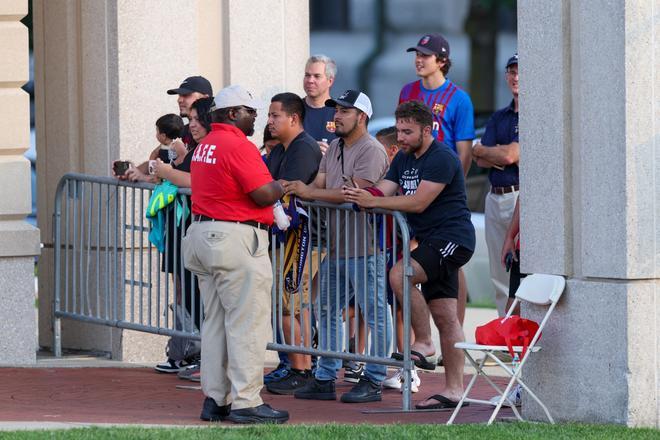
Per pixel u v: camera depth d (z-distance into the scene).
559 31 27.16
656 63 26.22
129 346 36.62
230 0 38.56
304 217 30.61
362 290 30.33
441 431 24.59
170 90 35.09
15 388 31.50
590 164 26.72
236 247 26.12
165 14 37.22
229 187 26.06
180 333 33.44
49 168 38.44
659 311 26.27
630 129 26.05
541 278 27.44
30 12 56.50
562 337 27.30
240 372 26.41
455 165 29.11
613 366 26.30
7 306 35.25
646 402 26.19
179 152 33.91
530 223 28.00
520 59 28.08
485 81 102.69
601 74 26.48
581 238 27.03
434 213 29.19
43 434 23.55
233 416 26.55
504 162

Task directions » Output all the data, exactly, without images.

Your solution »
Per pixel u v: camera depth d (z-distance into the scene).
559 31 27.16
656 63 26.22
129 346 36.62
230 0 38.56
304 217 30.61
362 290 30.33
441 431 24.59
170 90 35.09
15 388 31.50
590 164 26.72
236 247 26.12
165 14 37.22
229 187 26.06
180 333 33.44
49 168 38.44
659 311 26.27
630 129 26.05
541 278 27.44
30 12 56.50
562 337 27.30
240 372 26.41
455 165 29.11
613 366 26.30
7 306 35.25
646 402 26.19
179 152 33.91
530 223 28.00
520 59 28.08
485 81 102.69
601 74 26.48
581 238 27.03
434 213 29.19
43 434 23.55
233 416 26.55
504 162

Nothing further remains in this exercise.